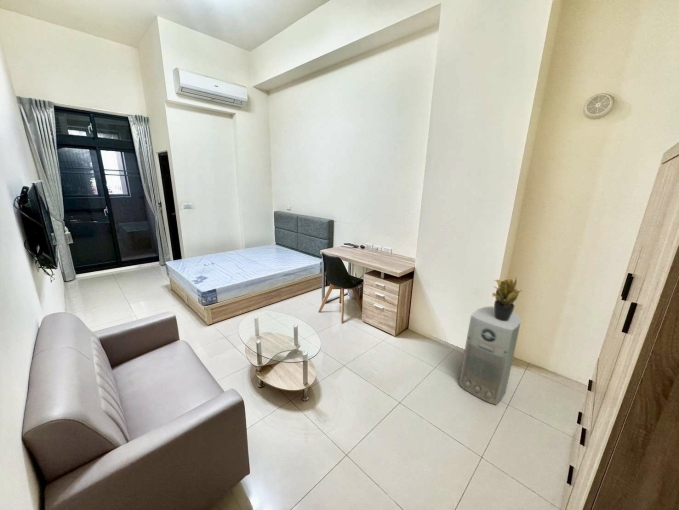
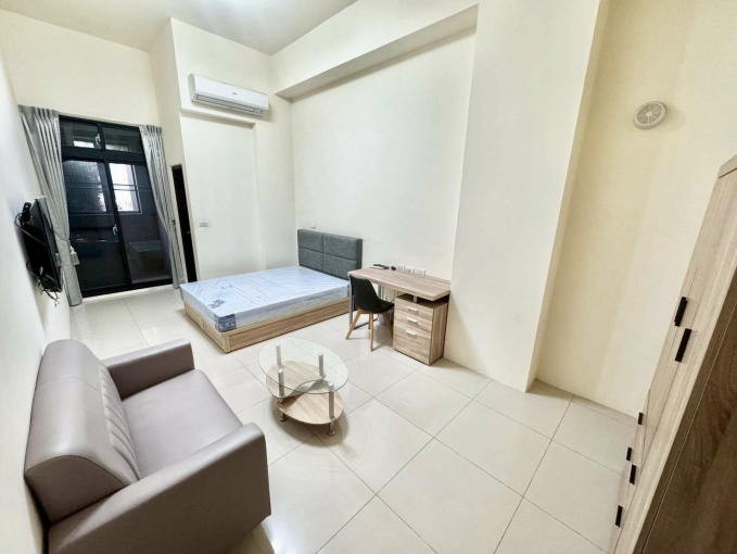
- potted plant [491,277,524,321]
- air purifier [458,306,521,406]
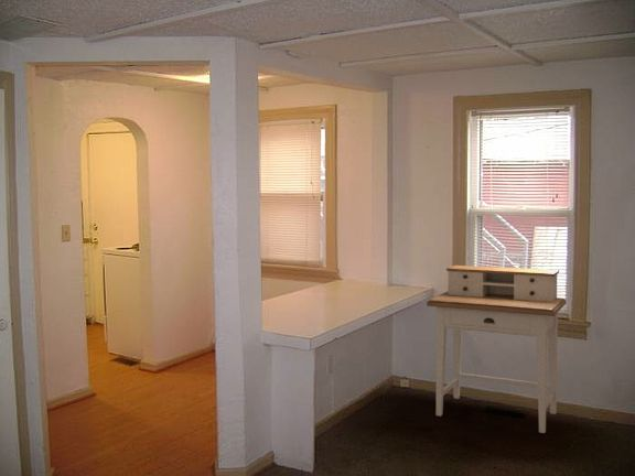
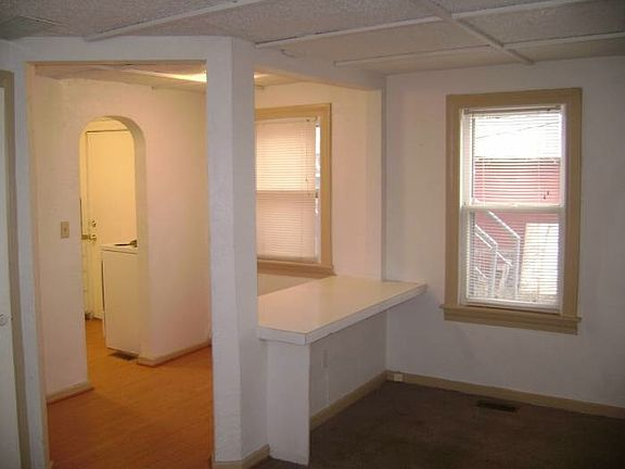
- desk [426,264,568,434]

══════════════════════════════

__Work instructions__.
The answer is the full listing above, repeated exactly, with its pictures removed.

__Result of this exercise__.
- potted plant [491,277,524,321]
- air purifier [458,306,521,406]
- desk [426,264,568,434]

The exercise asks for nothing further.